In infants (aged 1–24 months) afflicted by RSV infection, AK0529 (Ziresovir) is well-tolerated and effectively reduces viral load and Wang Respiratory Score.

A double‐blind, placebo‐controlled, multicenter study was conducted to explore the safety, efficacy, and tolerability of AK0529 (oral RSV fusion protein inhibitor) in the treatment of respiratory syncytial virus (RSV) infection, involving both single and multiple oral dosages.

This phase 2, proof‐of‐concept, randomized trial involved infants aged 1–24 months who were hospitalized due to RSV infection. In the first part of the study, 24 volunteers were randomly assigned in a 2:1 ratio to get a single dose of AK0529 up to 4 mg/kg or a placebo. In the second part, 48 subjects were randomized 2:1 to get AK0529 at doses of 0.5, 1, or 2 mg/kg twice daily, or a placebo, over a period of 5 days.

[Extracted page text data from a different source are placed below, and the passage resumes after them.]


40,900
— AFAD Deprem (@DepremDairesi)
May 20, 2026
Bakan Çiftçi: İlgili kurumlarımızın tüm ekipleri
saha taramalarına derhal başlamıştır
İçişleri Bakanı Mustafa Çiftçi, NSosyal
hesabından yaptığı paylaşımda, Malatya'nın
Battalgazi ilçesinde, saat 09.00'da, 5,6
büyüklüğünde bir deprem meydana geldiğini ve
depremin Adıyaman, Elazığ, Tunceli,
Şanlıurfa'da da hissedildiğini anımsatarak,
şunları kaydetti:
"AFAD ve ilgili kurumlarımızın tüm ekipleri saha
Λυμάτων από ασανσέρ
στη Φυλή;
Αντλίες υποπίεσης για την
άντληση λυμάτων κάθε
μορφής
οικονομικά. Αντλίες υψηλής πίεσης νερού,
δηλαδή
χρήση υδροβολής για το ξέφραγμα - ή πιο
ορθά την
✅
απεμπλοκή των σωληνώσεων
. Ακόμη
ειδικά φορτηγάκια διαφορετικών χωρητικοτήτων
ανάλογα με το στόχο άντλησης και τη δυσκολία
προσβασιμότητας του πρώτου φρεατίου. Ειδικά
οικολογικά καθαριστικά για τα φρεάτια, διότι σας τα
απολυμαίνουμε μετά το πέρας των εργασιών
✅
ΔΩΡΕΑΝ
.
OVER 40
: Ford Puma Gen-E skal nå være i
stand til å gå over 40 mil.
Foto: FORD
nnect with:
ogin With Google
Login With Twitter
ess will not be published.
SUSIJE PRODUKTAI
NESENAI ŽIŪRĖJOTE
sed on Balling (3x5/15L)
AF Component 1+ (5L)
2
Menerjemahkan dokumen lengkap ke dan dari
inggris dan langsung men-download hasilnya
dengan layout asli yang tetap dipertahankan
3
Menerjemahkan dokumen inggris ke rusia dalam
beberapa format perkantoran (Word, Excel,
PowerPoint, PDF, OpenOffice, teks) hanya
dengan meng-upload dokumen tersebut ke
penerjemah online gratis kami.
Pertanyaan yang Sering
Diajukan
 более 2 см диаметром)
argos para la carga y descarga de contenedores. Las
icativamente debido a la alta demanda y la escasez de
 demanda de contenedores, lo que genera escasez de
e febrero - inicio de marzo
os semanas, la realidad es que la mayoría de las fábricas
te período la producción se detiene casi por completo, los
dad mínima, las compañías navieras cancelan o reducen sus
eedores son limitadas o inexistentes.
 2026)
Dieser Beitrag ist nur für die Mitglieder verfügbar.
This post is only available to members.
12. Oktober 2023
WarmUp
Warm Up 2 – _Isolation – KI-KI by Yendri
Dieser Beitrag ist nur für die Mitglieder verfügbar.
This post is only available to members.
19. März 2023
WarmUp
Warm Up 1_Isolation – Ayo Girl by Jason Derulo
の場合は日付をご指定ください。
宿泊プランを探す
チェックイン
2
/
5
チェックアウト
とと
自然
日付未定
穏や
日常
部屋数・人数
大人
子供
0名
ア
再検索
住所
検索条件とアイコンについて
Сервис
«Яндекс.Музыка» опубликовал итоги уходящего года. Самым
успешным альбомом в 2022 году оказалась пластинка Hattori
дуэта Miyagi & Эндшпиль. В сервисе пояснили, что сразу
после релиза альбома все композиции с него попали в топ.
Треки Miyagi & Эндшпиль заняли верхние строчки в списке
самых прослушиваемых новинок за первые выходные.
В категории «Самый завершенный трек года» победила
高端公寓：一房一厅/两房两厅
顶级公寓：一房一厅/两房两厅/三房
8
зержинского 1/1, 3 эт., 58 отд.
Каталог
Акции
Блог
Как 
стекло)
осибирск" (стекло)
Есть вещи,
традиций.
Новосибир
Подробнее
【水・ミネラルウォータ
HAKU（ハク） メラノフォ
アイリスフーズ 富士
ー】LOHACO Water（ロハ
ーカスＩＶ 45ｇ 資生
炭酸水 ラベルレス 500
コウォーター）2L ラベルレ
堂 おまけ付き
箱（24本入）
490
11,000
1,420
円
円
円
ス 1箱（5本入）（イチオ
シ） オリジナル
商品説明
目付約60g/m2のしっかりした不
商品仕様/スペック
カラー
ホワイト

Population pharmacokinetics modelling was used to analyze sparse pharmacokinetic samples. The study evaluated aspects like respiratory signs and symptoms, viral load, tolerability, and safety on a daily basis throughout the intervention duration.

AK0529 exhibited no significant safety or tolerability concerns, as indicated by the occurrence of grade ≥3 treatment-related adverse events in 4.1% of AK0529 subjects and 4.2% of those in the placebo group, with no instances leading to mortality or study withdrawal. In the second part of the trial, the targeted drug exposure was successfully achieved with a dosage of 2 mg/kg twice daily.

Notably, a higher decline in median viral load at 96 hours was observed in the AK0529 group compared to the placebo group. In comparison, the AK0529 group showed a more pronounced decrease in the Wang Respiratory Score from baseline to 96 hours compared to the placebo group (Table 1).

In hospitalized infants suffering from RSV infection, AK0529 exhibited a good tolerability profile. Furthermore, it demonstrated a reduction in viral load and Wang Respiratory Score when administered at a dose of 2 mg/kg twice daily.